For products sold everything seems ok. The order registers the products and the product store/facility where the inventory should be updated.

But for cash there are 2 problems. First, there is no facility id or store id on the payment, so for cash payments I don’t know in which store we received the payment. Note that the order might be created and shipped from store 1, but the payment received in store 2.

The second problem is that for in store sales we very rarely create invoices, and the payment application can only be applied to invoices, not orders. So for orders we have no way of knowing which are paid and which are unpaid.

IMO, you always need an invoice in exchange for a payment. Cash register tickets are a type of invoice, just smaller. :wink: The issue with the facility ID or store ID sounds good if we fix it, though.

Yea, I agree. Even in my country in accounting terms the cash register ticket is called a simplified invoice, because it’s both an invoice and a receipt(proof of payment). So I guess for cash payments I will just create an Invoice with a new invoiceTypeEnumId of type Simplified for example, and a payment of type cash connected to it.

Now for the store problem I think there are 3 solutions:

  1. Add a store or facility ID to the payment. Honestly I don’t think this is a good fix.
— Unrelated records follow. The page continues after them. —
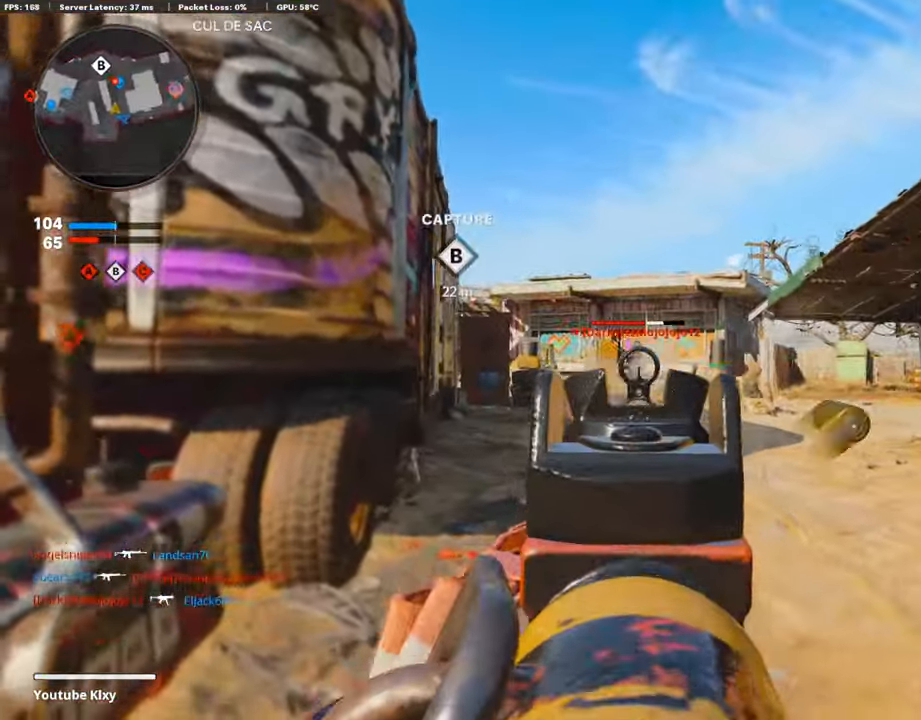
{"buttons": [], "left_stick": "left", "right_stick": "center", "events": [[118, "right_stick", "center"], [185, "right_stick", "down"], [303, "right_stick", "down-right"], [319, "left_stick", "up"], [471, "right_stick", "center"], [488, "left_stick", "left"], [504, "L1", "up"], [504, "R1", "up"]]}
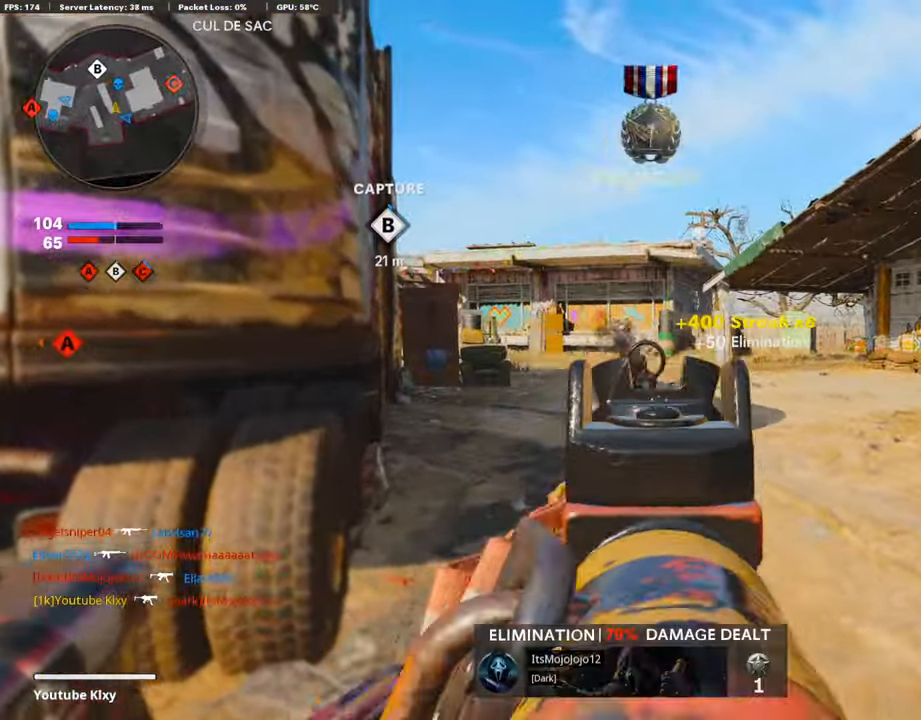
{"buttons": [], "left_stick": "right", "right_stick": "right", "events": [[17, "SQUARE", "down"], [68, "SQUARE", "up"], [185, "left_stick", "center"], [303, "right_stick", "right"], [337, "left_stick", "right"]]}
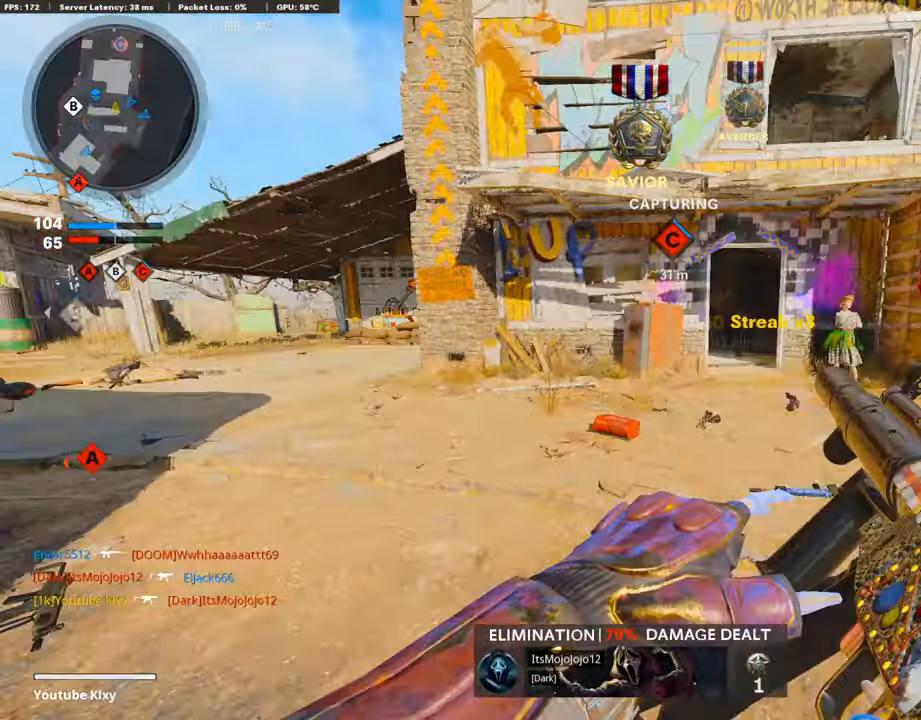
{"buttons": [], "left_stick": "up-left", "right_stick": "right", "events": [[84, "left_stick", "up"], [101, "L3", "down"], [202, "right_stick", "center"], [252, "L3", "up"], [320, "right_stick", "right"], [387, "left_stick", "up-left"]]}
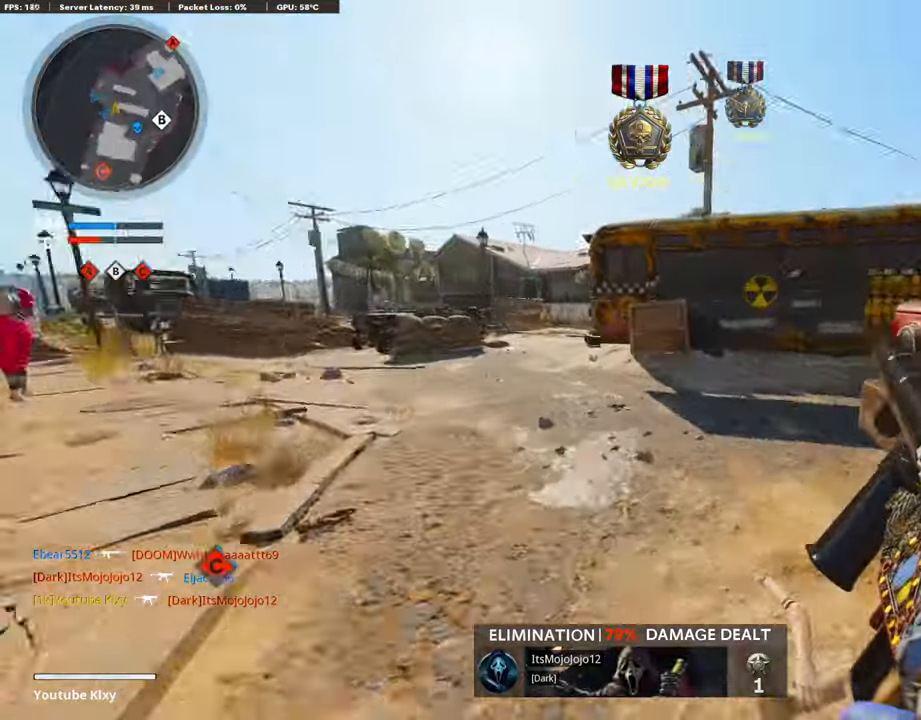
{"buttons": [], "left_stick": "up-left", "right_stick": "center", "events": [[403, "right_stick", "center"]]}
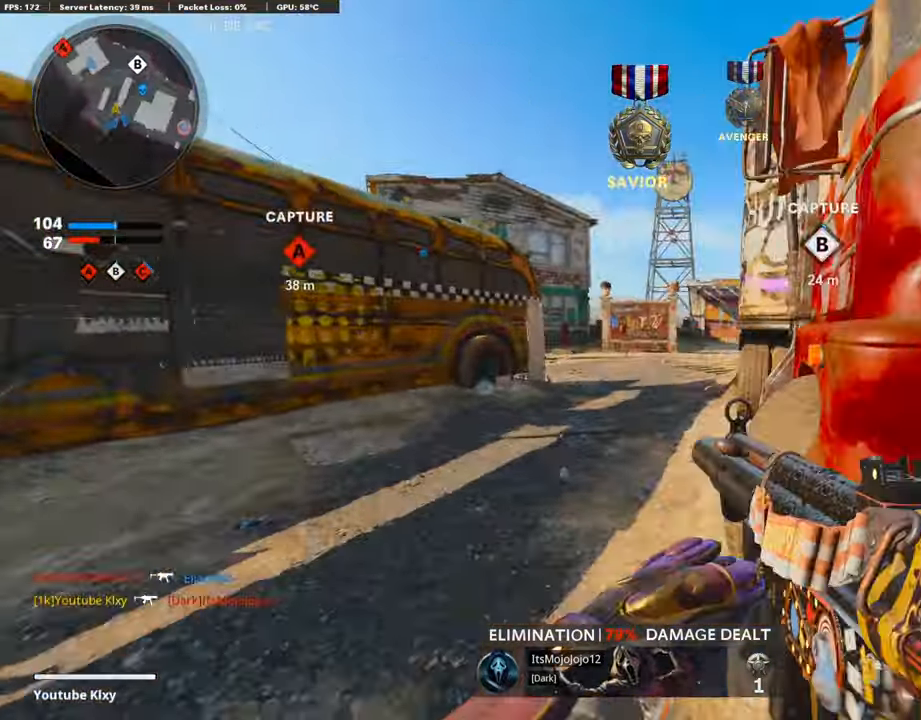
{"buttons": [], "left_stick": "up", "right_stick": "center", "events": [[67, "L1", "down"], [151, "left_stick", "left"], [269, "L1", "up"], [319, "left_stick", "up"]]}
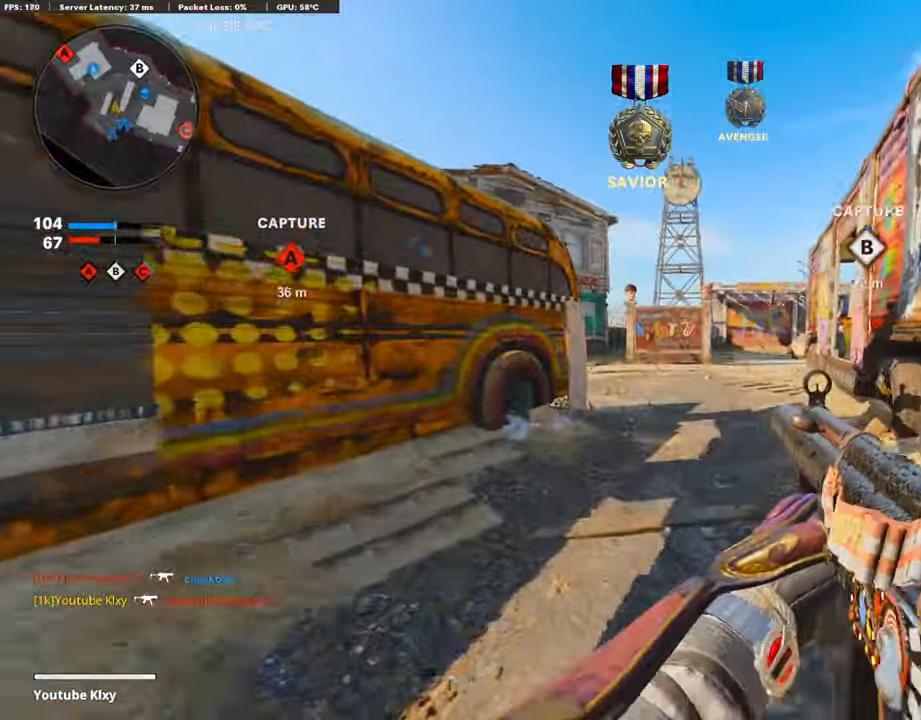
{"buttons": ["L1"], "left_stick": "up-right", "right_stick": "center", "events": [[135, "right_stick", "left"], [219, "R3", "down"], [219, "right_stick", "center"], [303, "R3", "up"], [303, "left_stick", "up-right"], [303, "right_stick", "left"], [370, "R3", "down"], [370, "right_stick", "center"], [421, "L3", "down"], [454, "L1", "down"], [454, "R3", "up"], [471, "L3", "up"]]}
First because you already have the to and fromPartyId, and you can just create a party for each store or facility and you know that those payments are made throught that store. Secondly, connecting the payment only to the store still leaves the problem of having only the total cash per store. There are cases, for example supermarkets, that have multiple cash drawers in each store and they might want to have the totals per each drawer, not only per store, so they can reconcile the physical cash with the cash in the ERP.
  2. Use overrideGlAccountId and create subaccounts for each cash drawer or store. This leaves the ability to map the accounts however you want. However I still don’t like this solution, because it’s tied to the accounting module, and I might not need the accounting module otherwise. For example in our country, the majority of companies outsource accounting posting to another specialized company.
  3. Use financial accounts for each cash drawer and connect it to payments. I like this solution the best so far, because it’s not dependent on the accounting module. And I guess a bank account is very similar to a cash drawer, so most of the implemented functionality in the financial account should work out of the box. And I can also make transfers from one financial account to another financial account, aka move money from the cash drawer to a bank account an vice versa. Or just use money directly from the financial account, without a payment, to decrease the cash in the drawer.